An important question is, if you need a small amount of CPU time for video what're the latency requirements like? At worst it should be no less than one whole frame at a time that the CPU can deal with. If the CPU can idle for long enough then all of the cores can be power gated for much of that time, at which point even static power consumption won't matter. You won't need something like big.LITTLE for this, the CPUidle drivers for Linux are starting to handle this properly.
Whatever the case may be, we're already seeing phones > 10 hours on video playbak tests even with their ~5" 1080p screens. This will vary depending on what sort of video you're playing, of course, but it's a common story for tests:
http://blog.gsmarena.com/samsung-i9505-galaxy-s4-battery-tests-update-battery-life-improved/
We're getting to the point where there's very little that can be saved additionally with a more efficient CPU. Even putting the video decode on a better process will barely matter, most of the power consumption has to be from the screen, at least in these tests.
Gaming is a very different story, it's normal to hear top tier games draining a fully charged phone in even under 2 hours. Typically most of this will be from the GPU, which even in phones can now suck more than 4W under full load. Intel could stand to make a big impact here with their process advantage. But first they need to be willing to use the best GPUs available and spend a large amount of their transistor budget on it. Baytrail is supposed to be using a Gen 7 variant, which I doubt will even hit iPad 4 level so will probably easily by beaten by whatever Apple has in their next tablets. Rumor is that Merrifield will still use IMG IP. Don't know what it'll consist of but probably substantially weaker than whatever they put in Baytrail, so I'm not that enthusiastic.

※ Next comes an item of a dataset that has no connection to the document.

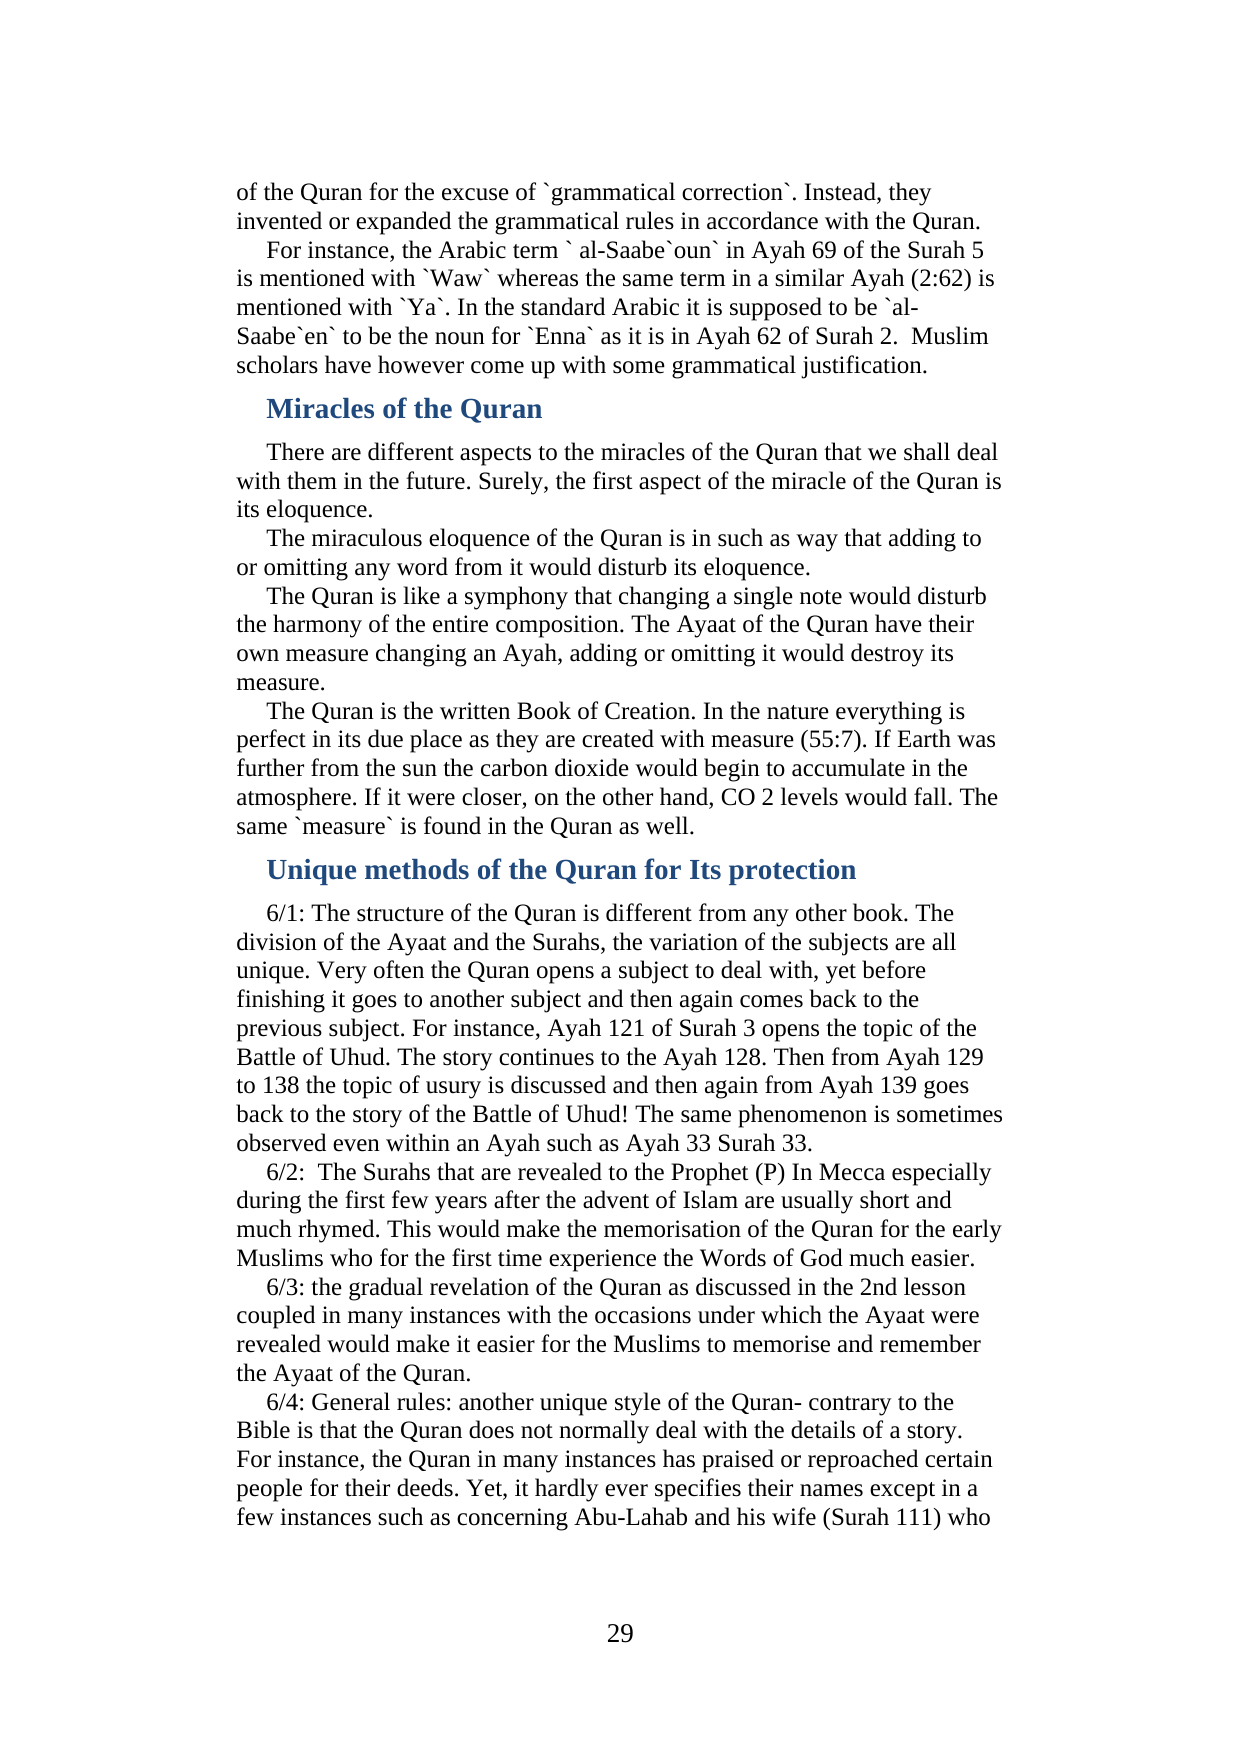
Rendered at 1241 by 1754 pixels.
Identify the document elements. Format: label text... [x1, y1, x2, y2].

> This may explain Qualcomm's focus on dynamic power reduction techniques in Krait, and their choice not
> to pursue big.LITTLE and n+1 designs. Given the way the process technologies have played out (and now
> that they're on HKMG) that seems to have been a very wise bet. Intel has been on HKMG all along and
> has (perhaps unsurprisingly) pursued exactly the same strategy with Saltwell and now Silvermont.
>
Qualcomm has actually not yet released an SoC implemented with HKMG. S800 will be the first to do so (and is what will enable the clock boost from 1.9GHz to 2.3GHz). They're already doing pretty well with power efficiency so this can only help, plus they're supposed to be bringing more improvements to the CPU uarch, I think.